**ASSIGNMENT**
Repeat every line of text in the material below word for word, and leave the pictures out of your answer.

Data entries
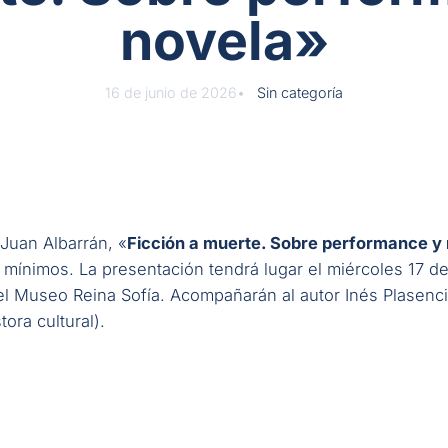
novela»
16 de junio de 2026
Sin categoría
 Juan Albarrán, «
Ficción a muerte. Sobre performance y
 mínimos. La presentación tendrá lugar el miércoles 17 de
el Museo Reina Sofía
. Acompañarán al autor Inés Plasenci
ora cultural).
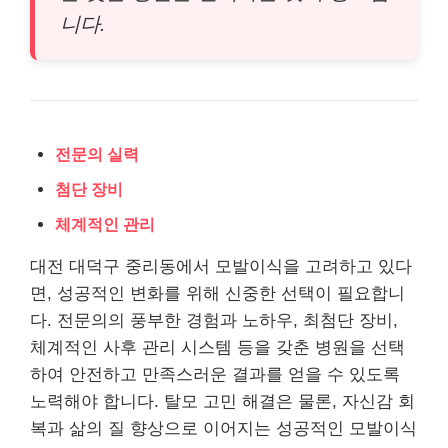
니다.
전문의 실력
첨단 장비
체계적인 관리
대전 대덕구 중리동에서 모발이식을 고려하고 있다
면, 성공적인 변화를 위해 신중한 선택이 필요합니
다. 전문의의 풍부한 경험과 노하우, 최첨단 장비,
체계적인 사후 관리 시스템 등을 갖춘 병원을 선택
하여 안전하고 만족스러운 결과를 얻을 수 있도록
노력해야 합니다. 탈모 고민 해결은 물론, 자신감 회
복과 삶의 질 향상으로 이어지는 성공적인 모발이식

**RESPONSE TO THIS TASK**
novela»
16 de junio de 2026
Sin categoría
 Juan Albarrán, «
Ficción a muerte. Sobre performance y
 mínimos. La presentación tendrá lugar el miércoles 17 de
el Museo Reina Sofía
. Acompañarán al autor Inés Plasenci
ora cultural).
니다.
전문의 실력
첨단 장비
체계적인 관리
대전 대덕구 중리동에서 모발이식을 고려하고 있다
면, 성공적인 변화를 위해 신중한 선택이 필요합니
다. 전문의의 풍부한 경험과 노하우, 최첨단 장비,
체계적인 사후 관리 시스템 등을 갖춘 병원을 선택
하여 안전하고 만족스러운 결과를 얻을 수 있도록
노력해야 합니다. 탈모 고민 해결은 물론, 자신감 회
복과 삶의 질 향상으로 이어지는 성공적인 모발이식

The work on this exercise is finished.